Not ditching my shiny disc spinner.

I’m so far in on physical media, I don’t want to spend the time or effort to rip just so I can sit on the couch and get frozen with indecision in what to play, or spend time making play lists, killer playlists, ultimate playlists.

I do that now with video content - I’ll sit 10, 20, 30 minutes at a time just waffling on what to watch with the endless choices.

I’ve had more problems with streaming than with physical media. My CCA just inexplicably disappears as a device to cast to - then it becomes an arcane ritual of rebooting router, modem, laptop, CCA, disable AV, re-enable - the exact sequence to get it back is random, non-repeatable, and mysterious. I become more fixated on the random dropouts, when it is working, that I never relax - always waiting for that sttttuuutter, or dropout that happens to destroy the mood.

That doesn’t even count when Wrecktum...um...Spectrum internet goes out. Their commercials say 99.9% reliability. You want to know what that really means; 8 hours, 45 minutes, and 36 seconds of "allowable" downtime per year - any time of day any length of time.

Streaming is great for sampling new music, but will never be a replacement to physical media for peace of mind and uninterrupted musical enjoyment.

But - that is JUST me.
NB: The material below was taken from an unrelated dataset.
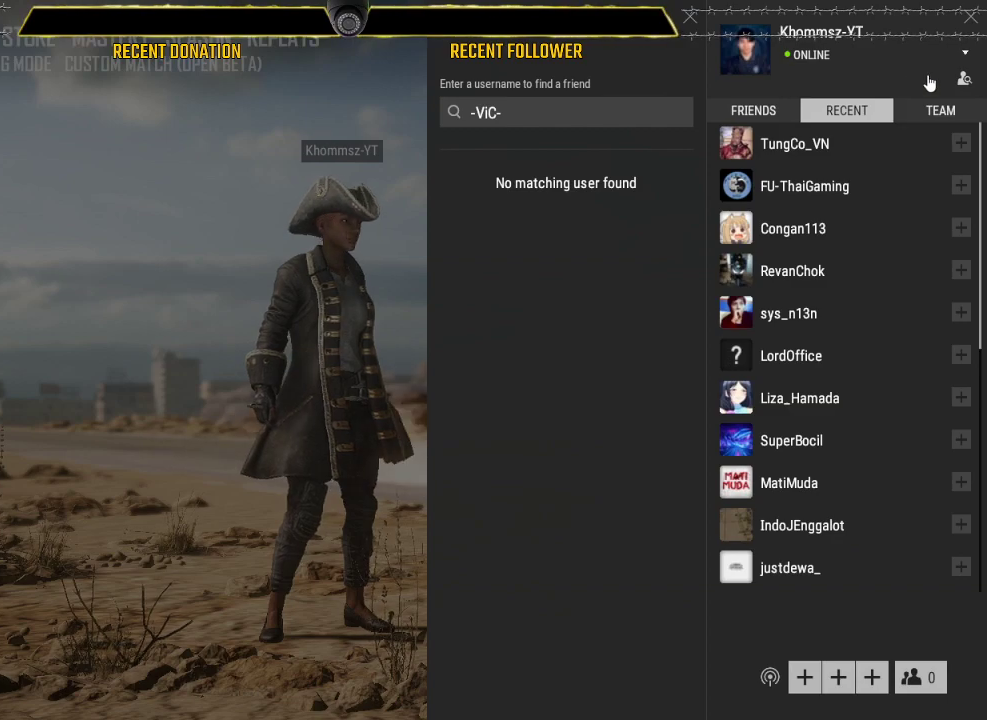
{"keys": [], "mouse": [], "events": []}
All other opinions are wrong, for me, because in my universe I am always right. :-)
@georgehifi:.

"The value is, to give the provenance of what they stream/download to you, so you can say yes I'll pay (to uncompressed) or no won't pay (to compressed) issues of the same album." 

Of course, the above makes complete sense but it wasn't the focus of my comments.
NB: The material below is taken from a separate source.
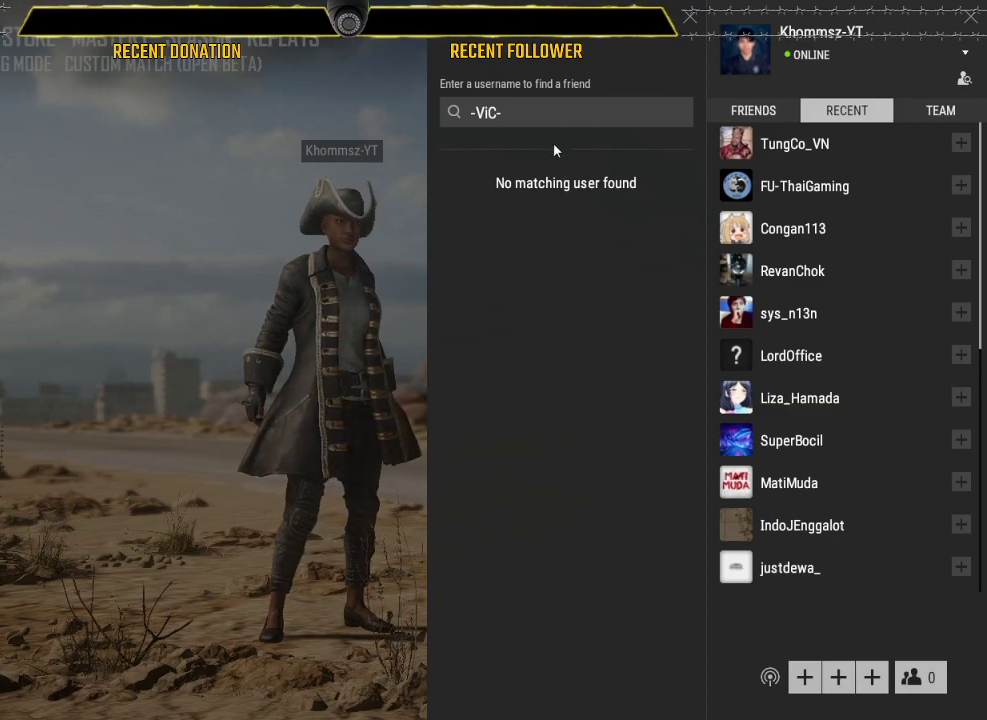
{"keys": [], "mouse": [], "events": []}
I was referring instead to the overall topic of the thread, which seems to boil down to an endless (and apparently irresolvable) dispute re: stream-ing vs. CDs. 


Post removed 
I was referring instead to the overall topic of the thread, which seems to boil down to an endless (and apparently irresolvable) dispute re: stream-ing vs. CDs.
"Who is ditching their shiny disc spinners?" "obviously for another digital source" 

 "And which sounds better" if you ditch the cd, don’t be in any haste yet to do it.

And I’m stating streaming/downloading to a hd, "can" be as good as playing an uncompressed early cd.
If the streaming /download company will give that same early non-compressed cd issue, and not a later compressed re-issue, which is normally the case.
Hence the need for provenance of what version your purchasing from those companies.